HARARE, 2 avril (Xinhua) -- Les
deux factions du Mouvement pour le changement démocratique (MDC,
opposition) ont remporté un total de 105 sièges à l'Assemblée, révèlent les
derniers résultats annoncés mercredi par la Commission électorale du
Zimbabwe.
(Photo: Xinhua)
Sur ces 105 sièges, 96 ont été
assurés par la faction Tsvangirai et neuf par la faction Mutambara.
(Photo: Xinhua)
L'Union nationale africaine du
Zimbabwe-Front patriotique (Zanu- PF), au pouvoir depuis l'indépendance du
pays en 1980, a engrangé, quant à elle, 93 sièges.
(Photo: Xinhua)
Le candidat indépendant, Jonathan Moyo, a conservé
son siège à la chambre, qui compte 210 députés, dont 206 postes étaient en
jeu.
Les résultats dans sept circonscriptions ne sont pas
encore révélés.
Le scrutin n'a pas eu lieu dans trois
circonscriptions suite au décès des candidats du MDC lors des primaires
électorales, et de nouvelles élections devraient y être organisées
ultérieurement.
A l'issue du dernier scrutin législatif tenu en mars
2005, le ZANU-PF a glané 108 sièges, suivi par le MDC, 41 sièges, et
l'indépendant, un siège.
Le nombre des députés a augmenté à 210 grâce à un
projet de loi adopté l'an dernier.
En 2006, le MDC a été divisé en deux factions, à
savoir le MDC de Morgan Tsvangirai et le MDC d'Arthur Mutambara.

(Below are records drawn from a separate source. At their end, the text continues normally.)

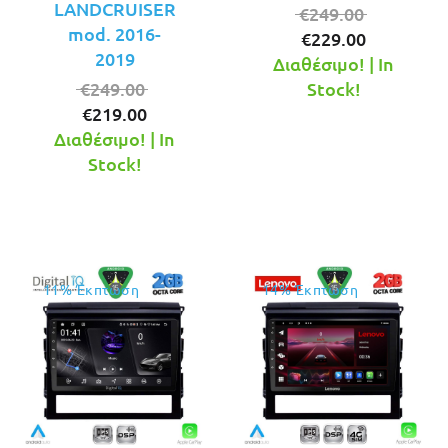
LANDCRUISER
Original
€
249.00
mod. 2016-
Η
price
€
229.00
2019
τρέχουσ
was:
Διαθέσιμο! | In
Original
τιμή
€249.00.
€
249.00
Stock!
Η
price
είναι:
€
219.00
τρέχουσα
was:
€229.00.
Διαθέσιμο! | In
τιμή
€249.00.
Stock!
είναι:
€219.00.
11% Έκπτωση
14% Έκπτωση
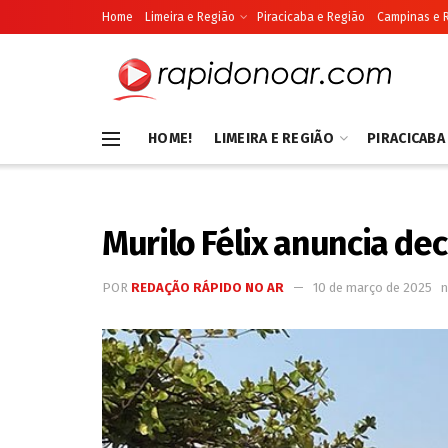
Home
Limeira e Região
Piracicaba e Região
Campinas e 
HOME!
LIMEIRA E REGIÃO
PIRACICABA
Murilo Félix anuncia dec
POR
REDAÇÃO RÁPIDO NO AR
10 de março de 2025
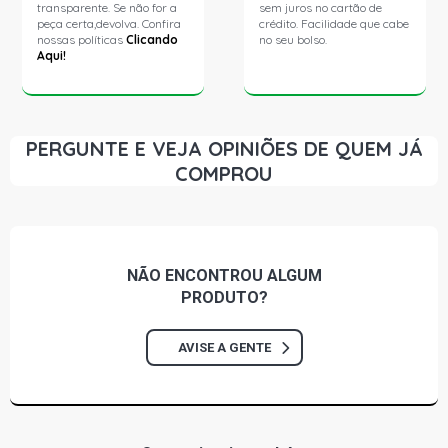
transparente. Se não for a
sem juros no cartão de
peça certa,devolva. Confira
crédito. Facilidade que cabe
nossas políticas
Clicando
no seu bolso.
Aqui!
PERGUNTE E VEJA OPINIÕES DE QUEM JÁ
COMPROU
NÃO ENCONTROU
ALGUM
PRODUTO?
AVISE A GENTE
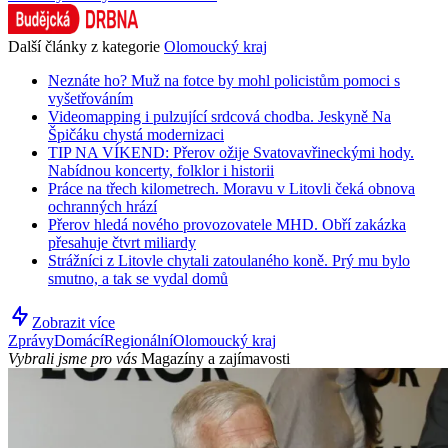
Další články z kategorie
Olomoucký kraj
Neznáte ho? Muž na fotce by mohl policistům pomoci s
vyšetřováním
Videomapping i pulzující srdcová chodba. Jeskyně Na
Špičáku chystá modernizaci
TIP NA VÍKEND: Přerov ožije Svatovavřineckými hody.
Nabídnou koncerty, folklor i historii
Práce na třech kilometrech. Moravu v Litovli čeká obnova
ochranných hrází
Přerov hledá nového provozovatele MHD. Obří zakázka
přesahuje čtvrt miliardy
Strážníci z Litovle chytali zatoulaného koně. Prý mu bylo
smutno, a tak se vydal domů
Zobrazit více
Zprávy
Domácí
Regionální
Olomoucký kraj
Vybrali jsme pro vás
Magazíny a zajímavosti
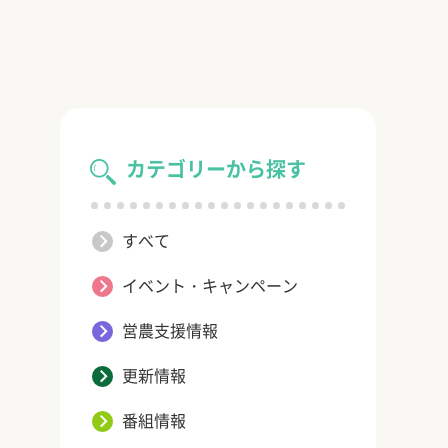
カテゴリーから探す
すべて
イベント・キャンペーン
営農支援情報
更新情報
番組情報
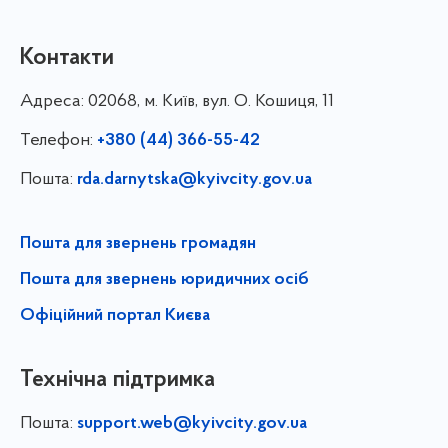
Контакти
Адреса:
02068, м. Київ, вул. О. Кошиця, 11
Телефон:
+380 (44) 366-55-42
Пошта:
rda.darnytska@kyivcity.gov.ua
Пошта для звернень громадян
Пошта для звернень юридичних осіб
Офіційний портал Києва
Технічна підтримка
Пошта:
support.web@kyivcity.gov.ua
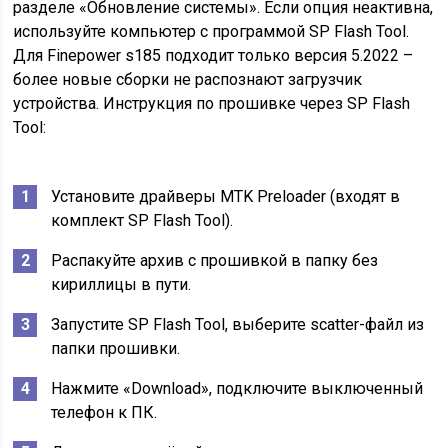
разделе «Обновление системы». Если опция неактивна,
используйте компьютер с программой SP Flash Tool.
Для Finepower s185 подходит только версия 5.2022 –
более новые сборки не распознают загрузчик
устройства. Инструкция по прошивке через SP Flash
Tool:
Установите драйверы MTK Preloader (входят в
комплект SP Flash Tool).
Распакуйте архив с прошивкой в папку без
кириллицы в пути.
Запустите SP Flash Tool, выберите scatter-файл из
папки прошивки.
Нажмите «Download», подключите выключенный
телефон к ПК.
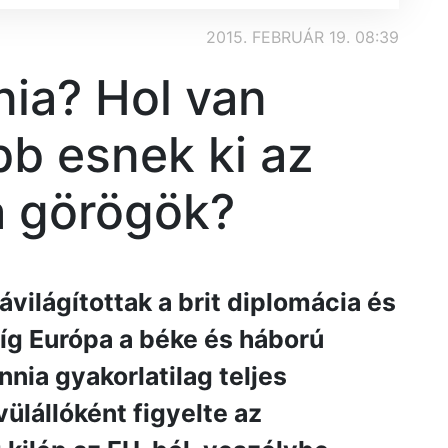
2015. FEBRUÁR 19. 08:39
nia? Hol van
b esnek ki az
a görögök?
világítottak a brit diplomácia és
Míg Európa a béke és háború
nnia gyakorlatilag teljes
ülállóként figyelte az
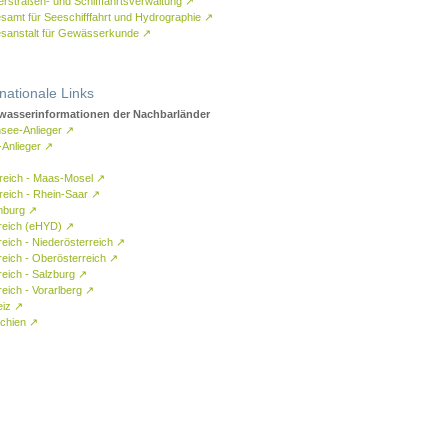
rstraßen- und Schifffahrtsverwaltung
↗
samt für Seeschifffahrt und Hydrographie
↗
sanstalt für Gewässerkunde
↗
rnationale Links
asserinformationen der Nachbarländer
see-Anlieger
↗
-Anlieger
↗
reich - Maas-Mosel
↗
reich - Rhein-Saar
↗
mburg
↗
reich (eHYD)
↗
reich - Niederösterreich
↗
reich - Oberösterreich
↗
reich - Salzburg
↗
eich - Vorarlberg
↗
eiz
↗
chien
↗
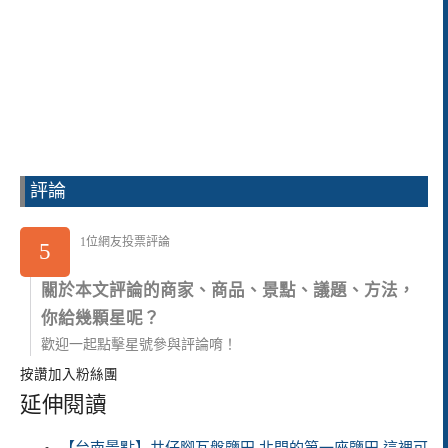
評論
1位網友投票評論
5
關於本文評論的商家、商品、景點、議題、方法，
你給幾顆星呢？
歡迎一起點擊星號參與評論唷！
按讚加入粉絲團
延伸閱讀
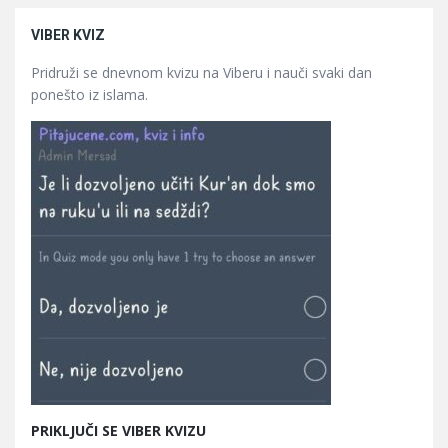
VIBER KVIZ
Pridruži se dnevnom kvizu na Viberu i nauči svaki dan
ponešto iz islama.
PRIKLJUČI SE VIBER KVIZU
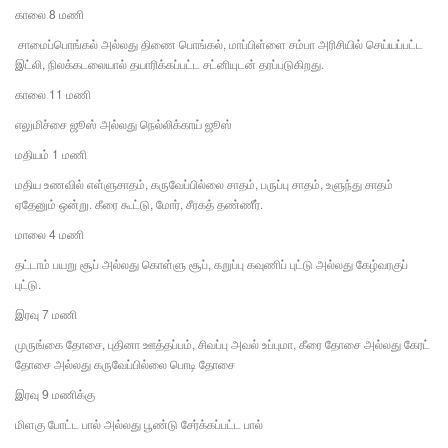
காலை 8 மணி
சாமைப்பொங்கல் அல்லது திணை பொங்கல், மாப்பிள்ளை சம்பா அரிசியில் செய்யப்பட்ட
இட்லி, நிலக்கடலையால் தயாரிக்கப்பட்ட சட்னியுடன் தரப்படுகிறது.
காலை 11 மணி
எலுமிச்சை ஜூஸ் அல்லது நெல்லிக்காய் ஜூஸ்
மதியம் 1 மணி
மதிய உணவில் எள்ளுசாதம், கருவேப்பில்லை சாதம், பருப்பு சாதம், உளுந்து சாதம்
ஏதேனும் ஒன்று. கீரை கூட்டு, மோர், சீரகத் தண்ணீர்.
மாலை 4 மணி
தட்டாம் பயறு சூப் அல்லது கொள்ளு சூப், கறுப்பு கவுணிப் புட்டு அல்லது கேழ்வரகுப்
புட்டு.
இரவு 7 மணி
முருங்கை தோசை, புதினா ஊத்தப்பம், சிவப்பு அவல் உப்புமா, கீரை தோசை அல்லது கேரட்
தோசை அல்லது கருவேப்பில்லை பொடி தோசை
இரவு 9 மணிக்கு
மிளகு போட்ட பால் அல்லது பூண்டு சேர்க்கப்பட்ட பால்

Le 29 mars, le Zimbabwe a organisé, en même temps et
ce pour la première fois, les élections législative, locale et
présidentielle.
Les élections présidentielles ont opposé le
président Robert Mugabe (meneur du ZANU-PF) à Morgan Tsvangirai et au
candidat indépendant, Simba Makoni (ancien ministre des Finances), soutenu
par Arthur Mutambara, qui n'est pas en lice dans la course
présidentielle.
Certains analystes ont estimé qu'à partir des
résultats des législatives, aucun candidat présidentiel ne pourra obtenir
une majorité absolue lors du premier tour du scrutin.
Les résultats des élections sénatoriale, municipale
et présidentielle restent toujours en attente.
Les élections générales du Zimbabwe interviennent
sur fond d'une grave crise économique dans le pays, qui se traduit par une
inflation supérieure à 100.000%, un taux de chômage de 80% et une
pénurie de devises étrangères et de produits de première nécessité.